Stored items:
• • • • • • •

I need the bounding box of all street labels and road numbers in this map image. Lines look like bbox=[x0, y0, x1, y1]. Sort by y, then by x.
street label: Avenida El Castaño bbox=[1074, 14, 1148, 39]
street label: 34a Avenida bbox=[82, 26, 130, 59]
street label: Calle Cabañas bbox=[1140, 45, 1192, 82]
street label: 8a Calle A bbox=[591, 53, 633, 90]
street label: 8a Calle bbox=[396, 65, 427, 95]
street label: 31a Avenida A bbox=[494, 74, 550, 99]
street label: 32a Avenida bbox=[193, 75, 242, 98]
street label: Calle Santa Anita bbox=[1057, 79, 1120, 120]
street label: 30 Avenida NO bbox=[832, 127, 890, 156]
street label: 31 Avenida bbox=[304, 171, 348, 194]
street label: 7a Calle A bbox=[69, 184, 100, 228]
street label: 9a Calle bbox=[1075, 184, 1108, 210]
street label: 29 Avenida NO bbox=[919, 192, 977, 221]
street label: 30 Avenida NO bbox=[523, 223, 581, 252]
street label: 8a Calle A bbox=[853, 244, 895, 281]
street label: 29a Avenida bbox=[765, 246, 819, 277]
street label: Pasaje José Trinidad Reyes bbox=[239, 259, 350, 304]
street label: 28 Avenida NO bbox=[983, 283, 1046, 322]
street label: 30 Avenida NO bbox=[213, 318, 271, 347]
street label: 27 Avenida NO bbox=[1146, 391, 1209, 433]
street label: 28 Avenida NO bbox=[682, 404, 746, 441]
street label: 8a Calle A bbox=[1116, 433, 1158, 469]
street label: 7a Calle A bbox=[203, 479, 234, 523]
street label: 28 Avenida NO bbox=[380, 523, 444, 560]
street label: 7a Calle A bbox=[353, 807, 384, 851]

• • • • • • •

WHAT YOU HAVE TO DO:
Could you return all lines from the data above that contain the string "Calle"?

TASK RESULT:
street label: Calle Cabañas bbox=[1140, 45, 1192, 82]
street label: 8a Calle A bbox=[591, 53, 633, 90]
street label: 8a Calle bbox=[396, 65, 427, 95]
street label: Calle Santa Anita bbox=[1057, 79, 1120, 120]
street label: 7a Calle A bbox=[69, 184, 100, 228]
street label: 9a Calle bbox=[1075, 184, 1108, 210]
street label: 8a Calle A bbox=[853, 244, 895, 281]
street label: 8a Calle A bbox=[1116, 433, 1158, 469]
street label: 7a Calle A bbox=[203, 479, 234, 523]
street label: 7a Calle A bbox=[353, 807, 384, 851]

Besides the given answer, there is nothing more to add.